Sayın Adnan Oktar'ın 10 Mayıs 2010 tarihli röportajından Hud Suresi ile ilgili açıklamalar.

 

ADNAN OKTAR: Şeytandan Allah’a sığınırım, “Ey kavmim, bana karşı gelişiniz, sakın Nuh kavminin ya da Hud kavminin veya Salih kavminin başlarına gelenlerin bir benzerini size de isabet ettirmesin. Üstelik Lut kavmi size pek uzak değil.” “Rabbinizden bağışlanma dileyin” bak, daha ikinci ayette hemen çıktı.

OKTAR BABUNA: Evet Hocam maşaAllah.

ADNAN OKTAR: “Rabbinizden bağışlanma dileyin” bak çıkacak dedim, çıktı. “Sonra O'na tövbe edin.” Ben herhangi bir sayfa açtım, görüyorsunuz.

OKTAR BABUNA: Hep böyle oluyor Hocam, maşaAllah.

ADNAN OKTAR: “Gerçekten benim Rabbim esirgeyendir, sevendir.” Allah sever, diyor Cenab-ı Allah. Nefret üstüne değildir İslam’da sistem. Ne yapılacakmış bak, tövbe edin, diyor Allah ve Rabbinizden bağışlanma dileyin. Sonra O’na tövbe edin. Yani bir daha yapmayacağına dair Allah’a verilen söz.. Bir de bir insanın son hali önemlidir. 30 sene önceki, 20 sene önceki, 9 sene önceki o apayrı bir konudur. Velev ki dediğim gibi bir hata, kusur bile varsa, günaha girme varsa tövbe eder, inşaAllah.

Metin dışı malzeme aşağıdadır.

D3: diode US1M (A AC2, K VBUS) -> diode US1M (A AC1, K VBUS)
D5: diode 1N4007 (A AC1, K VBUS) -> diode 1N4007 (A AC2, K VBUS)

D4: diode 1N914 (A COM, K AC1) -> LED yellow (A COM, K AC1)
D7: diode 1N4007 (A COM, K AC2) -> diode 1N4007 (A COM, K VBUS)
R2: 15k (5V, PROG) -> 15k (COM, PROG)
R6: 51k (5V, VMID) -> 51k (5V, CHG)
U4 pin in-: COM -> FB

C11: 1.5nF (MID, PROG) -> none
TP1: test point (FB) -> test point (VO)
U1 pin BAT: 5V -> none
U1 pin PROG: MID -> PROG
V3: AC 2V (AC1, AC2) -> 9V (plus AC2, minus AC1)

Şeytandan Allah’a sığınırım. “Rabbim, esirgeyendir, sevendir. Ey Şuayb dediler. Senin söylediklerinin çoğunu biz 'kavrayıp anlamıyoruz'.” Sen ne anlatıyorsun, biz anlamıyoruz, diyorlar. “Doğrusu biz seni içimizde zayıf biri görüyoruz. Eğer yakın-çevren olmasaydı,” arkadaşların, dostların olmasaydı “gerçekten seni taşa tutar-öldürürdük” diyorlar. “Sen bize karşı güçlü ve üstün değilsin.” Bu aynı şekilde Mehdi (a.s.) için de işaret olan bir ayettir, bakın. Talebelerinden çekindikleri için Mehdi (a.s.)’a zulmedemeyeceklerdir. Yoksa çok büyük olaylar olabilirdi. “Dedi ki: ‘Ey kavmim, sizce benim yakın-çevrem, Allah'tan daha mı üstündür ki, O'nu arkanızda-unutuluvermiş (önemsiz) bir şey edindiniz. Şüphesiz benim Rabbim, yapmakta olduklarınızı sarıp-kuşatandır.’” Yani insanlardan korkuyorlar ama Allah’tan korkmuyorlar. Buna işaret ediyor ayet.